At best, the procedure will serve as an early warning of financial instability of a principal, a contractor or a subcontractor.

In any dispute, the contractor and/or subcontractor will be at risk for the cost of work carried out during the 30 days required for a dispute to be adjudicated.

Resolution of disputes, and maintenance of the cashflow that is the lifeblood of the industry, will depend on the availability and skill of adjudicators.

If neither of these is available in sufficient quantity, the 30-day limit may become an unachievable target.

If so, the exposure of contractors and subcontractors will increase as standard contracts do not permit work to be suspended during a dispute.

Given the recent history of the industry, there is likely to be an overreaction to disputes, leading to an unsustainable number of adjudications.

It is unlikely that the industry will be able to cope for a number of reasons besides the above:

* Many, if not most, disputes involve the valuation of variations that are often paid on account in progress claims because there is not enough time to fully evaluate them.

They are often complicated and the resources of most quantity surveying firms or other certifying agents are not sufficient to finalise them month to month.

* The quality of documentation produced by consultants often exacerbates the problem.

This is not a criticism of consultants but a reflection of professional fees being ratcheted down by principals to save costs.
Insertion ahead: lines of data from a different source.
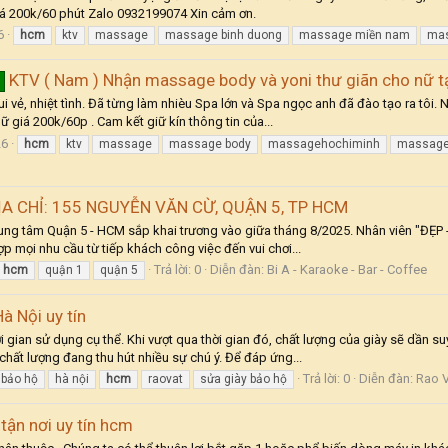
iá 200k/60 phút Zalo 0932199074 Xin cảm ơn.
6
hcm
ktv
massage
massage binh duong
massage miền nam
mas
KTV ( Nam ) Nhận massage body và yoni thư giãn cho nữ t
 vẻ, nhiệt tình. Đã từng làm nhièu Spa lớn và Spa ngọc anh đã đào tạo ra tôi.
 giá 200k/60p . Cam kết giữ kín thông tin của...
26
hcm
ktv
massage
massage body
massagehochiminh
massage
ỊA CHỈ: 155 NGUYỄN VĂN CỪ, QUẬN 5, TP HCM
rung tâm Quận 5 - HCM sắp khai trương vào giữa tháng 8/2025. Nhân viên "ĐẸP 
ợp mọi nhu cầu từ tiếp khách công việc đến vui chơi...
Trả lời: 0
Diễn đàn:
Bi A - Karaoke - Bar - Coffee
hcm
quận 1
quận 5
à Nội uy tín
 gian sử dụng cụ thể. Khi vượt qua thời gian đó, chất lượng của giày sẽ dần 
 chất lượng đang thu hút nhiều sự chú ý. Để đáp ứng...
Trả lời: 0
Diễn đàn:
Rao 
 bảo hộ
hà nội
hcm
raovat
sửa giày bảo hộ
tận nơi uy tín hcm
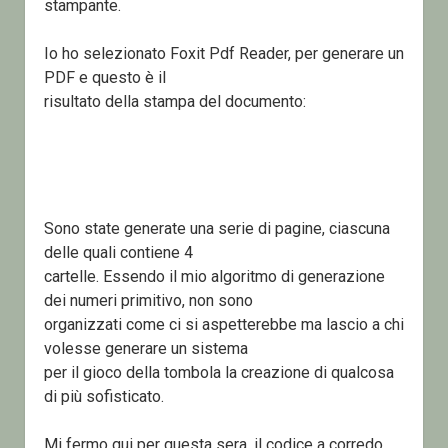
stampante.
Io ho selezionato Foxit Pdf Reader, per generare un
PDF e questo è il
risultato della stampa del documento:
Sono state generate una serie di pagine, ciascuna
delle quali contiene 4
cartelle. Essendo il mio algoritmo di generazione
dei numeri primitivo, non sono
organizzati come ci si aspetterebbe ma lascio a chi
volesse generare un sistema
per il gioco della tombola la creazione di qualcosa
di più sofisticato.
Mi fermo qui per questa sera, il codice a corredo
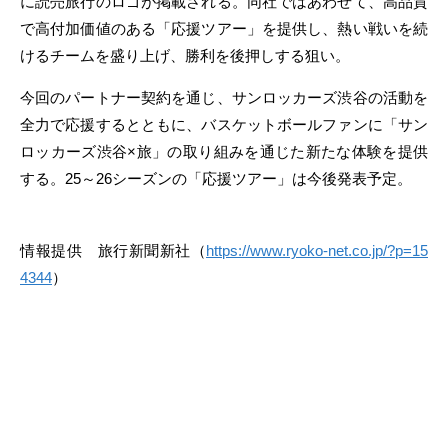
に読売旅行のロゴが掲載される。同社ではあわせて、高品質
で高付加価値のある「応援ツアー」を提供し、熱い戦いを続
けるチームを盛り上げ、勝利を後押しする狙い。
今回のパートナー契約を通じ、サンロッカーズ渋谷の活動を
全力で応援するとともに、バスケットボールファンに「サン
ロッカーズ渋谷×旅」の取り組みを通じた新たな体験を提供
する。25～26シーズンの「応援ツアー」は今後発表予定。
情報提供 旅行新聞新社（
https://www.ryoko-net.co.jp/?p=15
4344
）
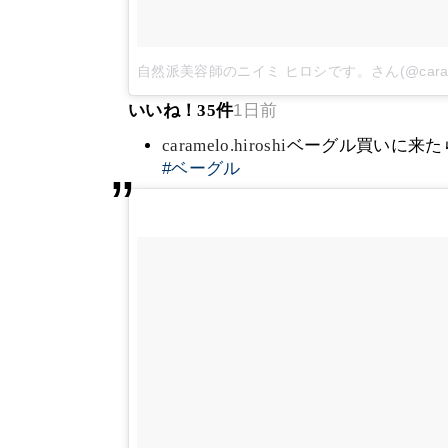
自然派美容師のニイミ ヒロシです。さん(@caramel
いいね！
35
件
1日前
caramelo.hiroshi
ベーグル買いに来た
#ベーグル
Yet poor documentation is false economy as it causes an increase in variation claims, and thereby the potential for more disputes.

As a direct result of the above, there will be pressure on adjudicators to make decisions within a constricted timeframe of 30 days, when in reality the correct decision may require more time.

Arbitrations currently enjoy a gestation period roughly the same as an elephant's, but are generally thorough.

Under the new legislation, contractors and subcontractors, if they are commercially aware, will demand approval of variations submitted on a monthly basis and will not accept payment on account.

Failure by the principal to do so will inevitably generate disputes.

In summary, while the bill contains some positive measures, it is not a complete answer to the woes of an industry that is the barometer of the economy.

It needs to take a further step and legislate for a standard form of security that starts at source - i.e. with the principal to the contract.

Contractors are more often than not required to provide a performance bond in the form of an on-demand bank guarantee to principals in the event of their non-performance or financial failure.

This has filtered down in recent times from some contractors to subcontractors.

But it is all one-way traffic, and until principals are obliged to provide similar security to contractors and their subcontractors, this bill will remain a partial solution to a much wider issue.

* Evan Geeves is project manager for the Waitemata Health redevelopment valued at over $100 million. He has an extensive construction industry background, including 17 years with Lend Lease and two years with Carson Group as project manager for the Auckland Museum redevelopment.